**WORK INSTRUCTIONS:** When a line in the data below includes "worn", pick it out and copy it.

(Stored items)
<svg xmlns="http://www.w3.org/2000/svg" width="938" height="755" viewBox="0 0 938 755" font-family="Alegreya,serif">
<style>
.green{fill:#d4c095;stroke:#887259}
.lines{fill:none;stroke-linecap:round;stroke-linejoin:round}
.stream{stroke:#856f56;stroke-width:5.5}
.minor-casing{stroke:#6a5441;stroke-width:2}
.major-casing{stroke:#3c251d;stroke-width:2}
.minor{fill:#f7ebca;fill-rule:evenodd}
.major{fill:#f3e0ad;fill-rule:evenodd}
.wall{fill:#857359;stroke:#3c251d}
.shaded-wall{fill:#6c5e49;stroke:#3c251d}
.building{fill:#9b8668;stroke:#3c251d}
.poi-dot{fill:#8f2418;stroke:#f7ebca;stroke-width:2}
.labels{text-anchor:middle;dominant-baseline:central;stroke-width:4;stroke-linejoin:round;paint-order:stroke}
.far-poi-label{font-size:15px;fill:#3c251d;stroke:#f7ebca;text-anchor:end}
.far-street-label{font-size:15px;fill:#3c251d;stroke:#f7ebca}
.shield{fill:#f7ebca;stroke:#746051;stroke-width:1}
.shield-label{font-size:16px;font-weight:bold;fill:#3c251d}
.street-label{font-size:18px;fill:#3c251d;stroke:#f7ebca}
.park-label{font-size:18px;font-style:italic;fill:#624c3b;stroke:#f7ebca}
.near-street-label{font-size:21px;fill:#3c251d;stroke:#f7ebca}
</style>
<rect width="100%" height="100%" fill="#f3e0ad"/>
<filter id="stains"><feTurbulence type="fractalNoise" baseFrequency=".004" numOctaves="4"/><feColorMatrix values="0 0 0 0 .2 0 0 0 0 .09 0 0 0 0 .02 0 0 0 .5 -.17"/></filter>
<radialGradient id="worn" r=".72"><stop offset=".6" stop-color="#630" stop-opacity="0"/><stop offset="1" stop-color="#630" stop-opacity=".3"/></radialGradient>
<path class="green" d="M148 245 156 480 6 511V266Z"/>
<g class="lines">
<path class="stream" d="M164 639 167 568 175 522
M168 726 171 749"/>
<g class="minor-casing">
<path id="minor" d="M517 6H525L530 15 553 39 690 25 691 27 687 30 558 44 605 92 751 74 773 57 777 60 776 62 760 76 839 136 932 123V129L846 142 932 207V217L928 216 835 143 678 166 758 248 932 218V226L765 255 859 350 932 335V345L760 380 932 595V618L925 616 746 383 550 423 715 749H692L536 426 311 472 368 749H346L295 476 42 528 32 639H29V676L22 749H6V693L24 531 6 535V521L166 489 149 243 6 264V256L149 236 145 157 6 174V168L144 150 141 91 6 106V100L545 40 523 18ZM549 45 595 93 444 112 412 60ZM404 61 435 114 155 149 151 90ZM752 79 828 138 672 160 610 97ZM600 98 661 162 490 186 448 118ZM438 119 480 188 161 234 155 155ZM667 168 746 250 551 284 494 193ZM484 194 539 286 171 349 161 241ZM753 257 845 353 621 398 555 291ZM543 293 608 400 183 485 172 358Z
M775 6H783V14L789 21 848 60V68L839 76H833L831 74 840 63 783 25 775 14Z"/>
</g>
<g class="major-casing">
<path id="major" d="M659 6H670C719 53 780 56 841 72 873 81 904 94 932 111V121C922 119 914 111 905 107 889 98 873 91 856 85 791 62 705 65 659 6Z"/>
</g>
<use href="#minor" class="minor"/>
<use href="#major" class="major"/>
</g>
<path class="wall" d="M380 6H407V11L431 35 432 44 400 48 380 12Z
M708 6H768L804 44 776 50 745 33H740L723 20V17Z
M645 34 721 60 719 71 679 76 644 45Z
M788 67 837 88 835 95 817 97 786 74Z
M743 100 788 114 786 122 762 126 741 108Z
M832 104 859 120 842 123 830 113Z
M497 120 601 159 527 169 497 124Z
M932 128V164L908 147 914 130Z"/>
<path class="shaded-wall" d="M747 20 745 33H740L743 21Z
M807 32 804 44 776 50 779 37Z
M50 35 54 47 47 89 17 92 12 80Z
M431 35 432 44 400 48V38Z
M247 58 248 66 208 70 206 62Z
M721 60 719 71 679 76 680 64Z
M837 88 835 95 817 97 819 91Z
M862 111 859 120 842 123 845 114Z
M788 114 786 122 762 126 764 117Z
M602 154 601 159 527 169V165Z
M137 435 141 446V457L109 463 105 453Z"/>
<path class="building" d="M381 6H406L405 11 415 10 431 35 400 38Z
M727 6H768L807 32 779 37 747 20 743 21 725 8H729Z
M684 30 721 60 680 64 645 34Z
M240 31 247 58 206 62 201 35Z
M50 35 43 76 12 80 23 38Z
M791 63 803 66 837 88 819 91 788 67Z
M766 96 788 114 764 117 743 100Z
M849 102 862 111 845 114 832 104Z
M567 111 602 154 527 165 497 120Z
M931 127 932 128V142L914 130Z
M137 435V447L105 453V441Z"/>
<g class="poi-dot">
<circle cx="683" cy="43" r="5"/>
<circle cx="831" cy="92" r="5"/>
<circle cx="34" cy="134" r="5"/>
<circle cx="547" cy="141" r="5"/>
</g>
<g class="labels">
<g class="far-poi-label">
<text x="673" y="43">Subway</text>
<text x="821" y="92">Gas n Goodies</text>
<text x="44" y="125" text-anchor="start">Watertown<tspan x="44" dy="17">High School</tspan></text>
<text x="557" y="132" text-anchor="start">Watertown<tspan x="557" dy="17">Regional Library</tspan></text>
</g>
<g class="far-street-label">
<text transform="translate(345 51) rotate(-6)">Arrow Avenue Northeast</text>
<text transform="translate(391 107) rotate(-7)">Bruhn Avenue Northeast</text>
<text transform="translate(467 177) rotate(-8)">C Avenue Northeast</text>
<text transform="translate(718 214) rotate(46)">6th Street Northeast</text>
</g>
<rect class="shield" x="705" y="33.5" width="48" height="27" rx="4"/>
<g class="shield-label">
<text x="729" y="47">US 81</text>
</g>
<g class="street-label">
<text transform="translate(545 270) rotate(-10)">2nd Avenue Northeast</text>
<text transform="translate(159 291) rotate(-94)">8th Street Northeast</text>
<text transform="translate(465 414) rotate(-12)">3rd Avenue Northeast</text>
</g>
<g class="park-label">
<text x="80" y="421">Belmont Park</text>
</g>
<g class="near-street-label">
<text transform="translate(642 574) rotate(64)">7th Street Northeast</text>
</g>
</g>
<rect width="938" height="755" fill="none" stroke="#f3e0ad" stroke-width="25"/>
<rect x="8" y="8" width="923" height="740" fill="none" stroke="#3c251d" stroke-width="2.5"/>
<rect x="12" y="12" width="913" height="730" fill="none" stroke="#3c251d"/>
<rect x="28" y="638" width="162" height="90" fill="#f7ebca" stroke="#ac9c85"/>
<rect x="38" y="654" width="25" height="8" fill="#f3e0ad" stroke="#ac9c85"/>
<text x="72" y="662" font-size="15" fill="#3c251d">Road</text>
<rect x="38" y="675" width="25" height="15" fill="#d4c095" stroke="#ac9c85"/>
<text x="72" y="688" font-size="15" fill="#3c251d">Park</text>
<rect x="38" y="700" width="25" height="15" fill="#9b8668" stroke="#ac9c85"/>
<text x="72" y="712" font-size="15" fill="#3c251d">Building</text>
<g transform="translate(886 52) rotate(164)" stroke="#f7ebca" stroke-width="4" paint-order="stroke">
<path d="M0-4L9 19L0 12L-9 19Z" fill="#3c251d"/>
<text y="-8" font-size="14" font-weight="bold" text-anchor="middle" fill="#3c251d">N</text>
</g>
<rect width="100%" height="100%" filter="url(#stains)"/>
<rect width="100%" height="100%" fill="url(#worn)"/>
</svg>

==

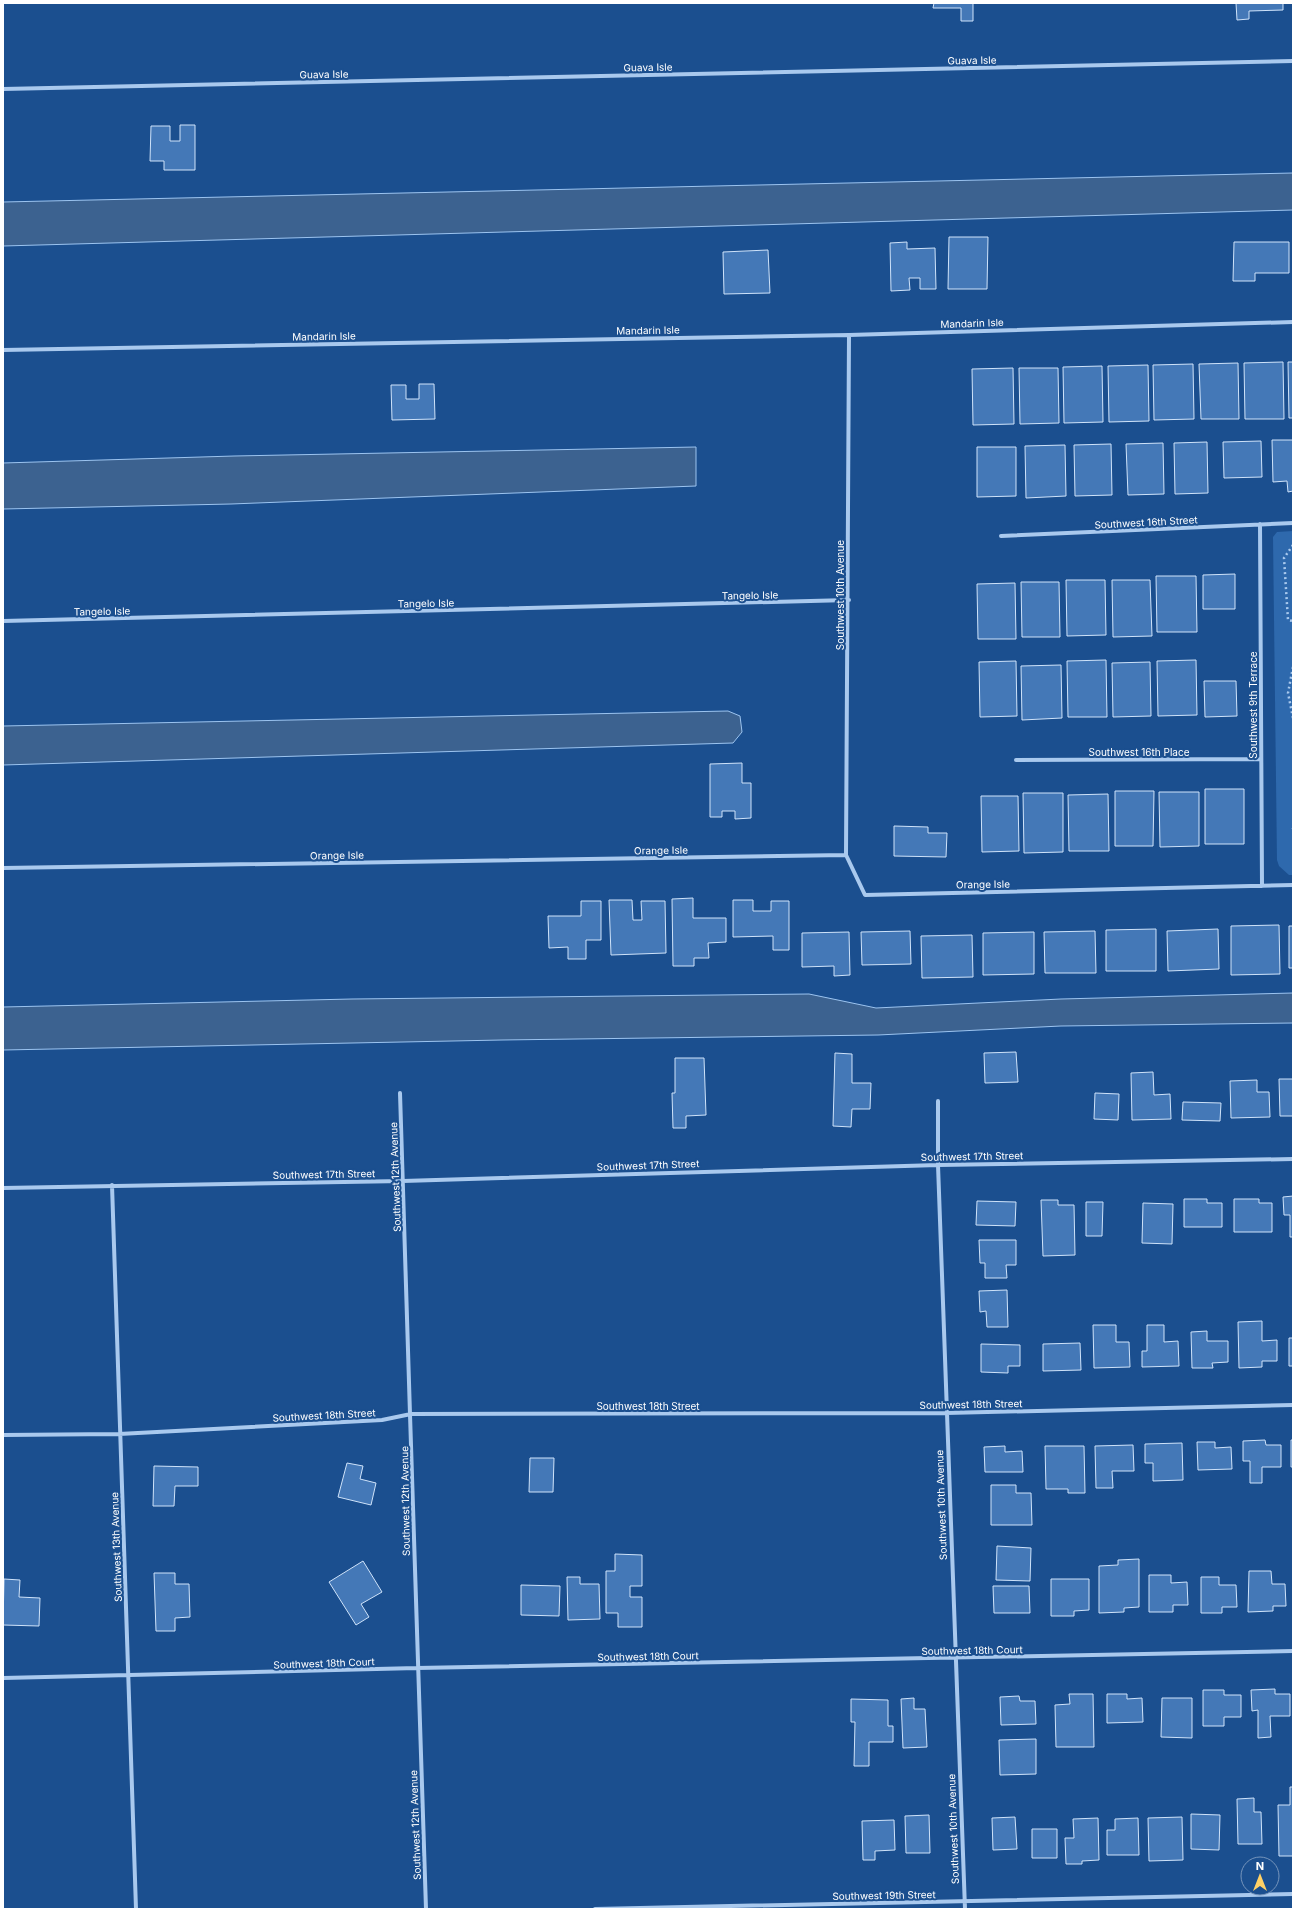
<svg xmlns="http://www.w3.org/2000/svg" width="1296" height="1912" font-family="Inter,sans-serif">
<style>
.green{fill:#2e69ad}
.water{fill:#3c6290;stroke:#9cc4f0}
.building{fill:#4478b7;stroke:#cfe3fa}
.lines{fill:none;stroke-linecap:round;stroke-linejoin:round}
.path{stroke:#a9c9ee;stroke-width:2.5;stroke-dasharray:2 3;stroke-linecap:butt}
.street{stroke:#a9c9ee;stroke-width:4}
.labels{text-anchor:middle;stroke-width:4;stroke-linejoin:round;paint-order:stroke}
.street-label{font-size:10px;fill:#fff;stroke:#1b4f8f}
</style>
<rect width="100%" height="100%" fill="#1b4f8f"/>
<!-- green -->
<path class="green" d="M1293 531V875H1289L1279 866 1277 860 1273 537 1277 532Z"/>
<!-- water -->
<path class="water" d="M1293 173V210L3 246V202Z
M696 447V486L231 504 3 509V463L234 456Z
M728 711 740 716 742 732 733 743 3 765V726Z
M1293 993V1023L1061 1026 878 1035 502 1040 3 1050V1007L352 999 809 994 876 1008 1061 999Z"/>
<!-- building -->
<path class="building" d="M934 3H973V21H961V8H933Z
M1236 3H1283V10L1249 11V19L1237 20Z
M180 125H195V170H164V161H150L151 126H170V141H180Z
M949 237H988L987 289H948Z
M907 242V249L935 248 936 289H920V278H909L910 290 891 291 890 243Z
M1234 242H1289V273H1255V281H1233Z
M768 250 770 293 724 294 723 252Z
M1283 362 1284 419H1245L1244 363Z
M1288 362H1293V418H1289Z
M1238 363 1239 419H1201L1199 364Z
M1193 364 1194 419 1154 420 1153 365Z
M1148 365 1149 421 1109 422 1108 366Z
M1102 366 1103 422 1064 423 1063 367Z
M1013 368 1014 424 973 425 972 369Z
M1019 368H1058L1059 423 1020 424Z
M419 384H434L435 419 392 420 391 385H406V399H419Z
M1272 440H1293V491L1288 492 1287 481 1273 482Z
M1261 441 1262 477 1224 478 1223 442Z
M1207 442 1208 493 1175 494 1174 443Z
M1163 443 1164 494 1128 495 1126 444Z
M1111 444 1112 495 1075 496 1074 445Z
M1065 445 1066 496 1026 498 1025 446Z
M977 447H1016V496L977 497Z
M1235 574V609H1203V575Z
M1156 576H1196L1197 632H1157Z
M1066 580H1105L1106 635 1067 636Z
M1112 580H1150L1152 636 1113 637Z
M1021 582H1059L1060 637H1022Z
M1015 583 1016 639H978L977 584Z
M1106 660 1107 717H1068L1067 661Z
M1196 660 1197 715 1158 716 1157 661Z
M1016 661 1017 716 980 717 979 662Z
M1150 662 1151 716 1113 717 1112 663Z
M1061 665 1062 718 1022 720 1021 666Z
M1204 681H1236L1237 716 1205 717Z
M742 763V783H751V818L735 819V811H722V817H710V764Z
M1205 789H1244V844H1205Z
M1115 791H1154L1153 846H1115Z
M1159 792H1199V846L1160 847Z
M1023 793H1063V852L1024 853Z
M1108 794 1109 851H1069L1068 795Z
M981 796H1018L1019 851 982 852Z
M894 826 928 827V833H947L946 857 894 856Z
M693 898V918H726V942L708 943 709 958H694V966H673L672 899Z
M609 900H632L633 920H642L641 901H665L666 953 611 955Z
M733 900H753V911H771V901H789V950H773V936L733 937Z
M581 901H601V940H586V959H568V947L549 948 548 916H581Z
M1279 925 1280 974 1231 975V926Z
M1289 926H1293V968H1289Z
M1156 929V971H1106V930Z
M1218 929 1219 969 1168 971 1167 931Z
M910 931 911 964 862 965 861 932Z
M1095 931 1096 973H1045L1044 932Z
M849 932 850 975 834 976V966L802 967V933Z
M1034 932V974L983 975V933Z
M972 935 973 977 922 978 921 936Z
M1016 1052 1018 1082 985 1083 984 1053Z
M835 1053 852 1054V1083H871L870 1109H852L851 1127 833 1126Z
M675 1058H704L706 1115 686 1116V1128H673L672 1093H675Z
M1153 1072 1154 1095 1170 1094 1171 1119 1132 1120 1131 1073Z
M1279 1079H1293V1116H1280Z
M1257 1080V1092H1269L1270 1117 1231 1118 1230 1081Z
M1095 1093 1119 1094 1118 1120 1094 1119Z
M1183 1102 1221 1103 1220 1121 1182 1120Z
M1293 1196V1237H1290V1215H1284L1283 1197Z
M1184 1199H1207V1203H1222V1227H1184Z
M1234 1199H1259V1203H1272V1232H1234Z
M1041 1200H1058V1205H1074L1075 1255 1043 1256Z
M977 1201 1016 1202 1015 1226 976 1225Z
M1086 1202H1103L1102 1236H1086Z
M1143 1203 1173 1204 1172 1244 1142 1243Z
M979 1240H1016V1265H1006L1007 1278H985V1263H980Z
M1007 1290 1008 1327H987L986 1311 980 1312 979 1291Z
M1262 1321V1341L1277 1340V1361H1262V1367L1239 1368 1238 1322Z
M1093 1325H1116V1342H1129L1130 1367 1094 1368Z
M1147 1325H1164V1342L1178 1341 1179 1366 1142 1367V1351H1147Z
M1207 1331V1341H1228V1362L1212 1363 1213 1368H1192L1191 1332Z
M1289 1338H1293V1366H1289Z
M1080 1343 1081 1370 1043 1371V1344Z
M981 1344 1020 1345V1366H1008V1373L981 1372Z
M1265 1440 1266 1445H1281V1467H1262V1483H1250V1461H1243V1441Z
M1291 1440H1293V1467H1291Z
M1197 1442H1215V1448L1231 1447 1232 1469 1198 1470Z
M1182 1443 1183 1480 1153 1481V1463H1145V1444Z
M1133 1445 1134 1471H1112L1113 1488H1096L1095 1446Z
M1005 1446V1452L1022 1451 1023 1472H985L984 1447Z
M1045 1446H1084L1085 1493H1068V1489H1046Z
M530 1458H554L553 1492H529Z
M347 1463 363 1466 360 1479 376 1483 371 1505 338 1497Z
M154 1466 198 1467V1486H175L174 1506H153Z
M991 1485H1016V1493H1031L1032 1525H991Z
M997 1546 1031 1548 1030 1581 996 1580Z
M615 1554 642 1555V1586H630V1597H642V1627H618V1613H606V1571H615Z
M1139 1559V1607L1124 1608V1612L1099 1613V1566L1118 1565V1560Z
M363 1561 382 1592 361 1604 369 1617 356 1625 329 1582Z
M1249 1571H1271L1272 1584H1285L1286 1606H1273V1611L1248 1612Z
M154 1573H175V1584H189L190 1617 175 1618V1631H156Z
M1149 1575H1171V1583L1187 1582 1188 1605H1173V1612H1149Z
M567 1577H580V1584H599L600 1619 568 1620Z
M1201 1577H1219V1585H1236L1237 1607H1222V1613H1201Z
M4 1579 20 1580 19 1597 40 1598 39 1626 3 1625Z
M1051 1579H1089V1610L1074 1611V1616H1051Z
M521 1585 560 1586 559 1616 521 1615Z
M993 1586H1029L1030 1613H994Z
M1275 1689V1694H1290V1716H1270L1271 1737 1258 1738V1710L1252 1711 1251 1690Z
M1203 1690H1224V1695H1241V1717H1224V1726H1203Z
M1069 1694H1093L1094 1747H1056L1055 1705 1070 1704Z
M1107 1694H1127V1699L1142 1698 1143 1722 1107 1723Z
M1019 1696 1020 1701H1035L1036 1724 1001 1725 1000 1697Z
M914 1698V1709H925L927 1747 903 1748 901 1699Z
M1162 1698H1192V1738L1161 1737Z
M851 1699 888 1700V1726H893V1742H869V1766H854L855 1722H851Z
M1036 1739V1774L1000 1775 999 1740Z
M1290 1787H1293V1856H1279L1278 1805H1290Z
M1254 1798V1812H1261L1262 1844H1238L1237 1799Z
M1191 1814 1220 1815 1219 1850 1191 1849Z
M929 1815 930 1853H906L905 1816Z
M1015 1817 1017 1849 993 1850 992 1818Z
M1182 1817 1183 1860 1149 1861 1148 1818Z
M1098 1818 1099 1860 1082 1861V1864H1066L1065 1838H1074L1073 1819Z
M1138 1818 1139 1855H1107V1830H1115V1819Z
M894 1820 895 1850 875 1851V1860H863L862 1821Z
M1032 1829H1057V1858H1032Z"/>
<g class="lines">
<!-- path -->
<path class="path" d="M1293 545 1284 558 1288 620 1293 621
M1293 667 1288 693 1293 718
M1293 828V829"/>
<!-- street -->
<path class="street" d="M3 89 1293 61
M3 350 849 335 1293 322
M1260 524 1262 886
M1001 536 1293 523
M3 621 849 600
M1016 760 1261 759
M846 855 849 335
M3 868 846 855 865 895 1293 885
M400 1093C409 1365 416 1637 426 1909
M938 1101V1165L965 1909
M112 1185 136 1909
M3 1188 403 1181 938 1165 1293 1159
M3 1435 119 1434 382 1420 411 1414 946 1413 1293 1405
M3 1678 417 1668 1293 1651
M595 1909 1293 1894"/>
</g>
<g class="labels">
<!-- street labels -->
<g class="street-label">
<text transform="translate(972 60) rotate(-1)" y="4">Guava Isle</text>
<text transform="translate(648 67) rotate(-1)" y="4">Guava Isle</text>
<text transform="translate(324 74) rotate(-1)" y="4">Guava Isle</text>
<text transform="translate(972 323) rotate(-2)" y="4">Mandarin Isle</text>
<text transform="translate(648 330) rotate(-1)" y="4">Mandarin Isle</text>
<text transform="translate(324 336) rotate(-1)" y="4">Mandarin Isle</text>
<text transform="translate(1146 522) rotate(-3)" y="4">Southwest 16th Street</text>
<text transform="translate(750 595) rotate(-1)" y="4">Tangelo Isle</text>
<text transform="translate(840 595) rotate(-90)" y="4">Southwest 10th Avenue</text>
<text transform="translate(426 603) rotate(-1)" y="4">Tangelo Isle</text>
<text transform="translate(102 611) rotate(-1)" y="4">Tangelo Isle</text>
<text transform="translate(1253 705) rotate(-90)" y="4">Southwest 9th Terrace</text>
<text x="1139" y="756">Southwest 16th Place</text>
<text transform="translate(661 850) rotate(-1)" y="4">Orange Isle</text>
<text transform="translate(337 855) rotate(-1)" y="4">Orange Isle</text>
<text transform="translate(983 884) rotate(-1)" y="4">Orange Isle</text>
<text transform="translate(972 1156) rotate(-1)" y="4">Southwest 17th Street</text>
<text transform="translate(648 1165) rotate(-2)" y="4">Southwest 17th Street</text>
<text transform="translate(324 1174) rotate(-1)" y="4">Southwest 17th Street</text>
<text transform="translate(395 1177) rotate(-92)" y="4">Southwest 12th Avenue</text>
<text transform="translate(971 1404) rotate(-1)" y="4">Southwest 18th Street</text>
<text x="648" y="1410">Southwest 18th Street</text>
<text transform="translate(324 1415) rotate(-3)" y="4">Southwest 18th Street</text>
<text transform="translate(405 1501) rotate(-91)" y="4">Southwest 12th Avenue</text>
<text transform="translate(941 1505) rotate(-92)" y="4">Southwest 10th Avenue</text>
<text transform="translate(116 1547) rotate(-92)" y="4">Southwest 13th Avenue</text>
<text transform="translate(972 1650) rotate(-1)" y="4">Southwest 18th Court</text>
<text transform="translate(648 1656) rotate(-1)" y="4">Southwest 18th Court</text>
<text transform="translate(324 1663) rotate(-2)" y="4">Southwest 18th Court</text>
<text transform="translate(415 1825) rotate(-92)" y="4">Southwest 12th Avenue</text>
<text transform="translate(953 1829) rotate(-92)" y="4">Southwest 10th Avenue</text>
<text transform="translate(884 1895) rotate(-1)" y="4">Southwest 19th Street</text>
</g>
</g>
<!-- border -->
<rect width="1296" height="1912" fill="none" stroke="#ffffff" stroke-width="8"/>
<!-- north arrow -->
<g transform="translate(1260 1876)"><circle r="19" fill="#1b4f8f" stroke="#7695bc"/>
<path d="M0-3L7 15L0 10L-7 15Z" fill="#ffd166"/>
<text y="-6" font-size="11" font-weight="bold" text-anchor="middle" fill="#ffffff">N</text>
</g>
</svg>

**THE ANSWER:**
<radialGradient id="worn" r=".72"><stop offset=".6" stop-color="#630" stop-opacity="0"/><stop offset="1" stop-color="#630" stop-opacity=".3"/></radialGradient>
<rect width="100%" height="100%" fill="url(#worn)"/>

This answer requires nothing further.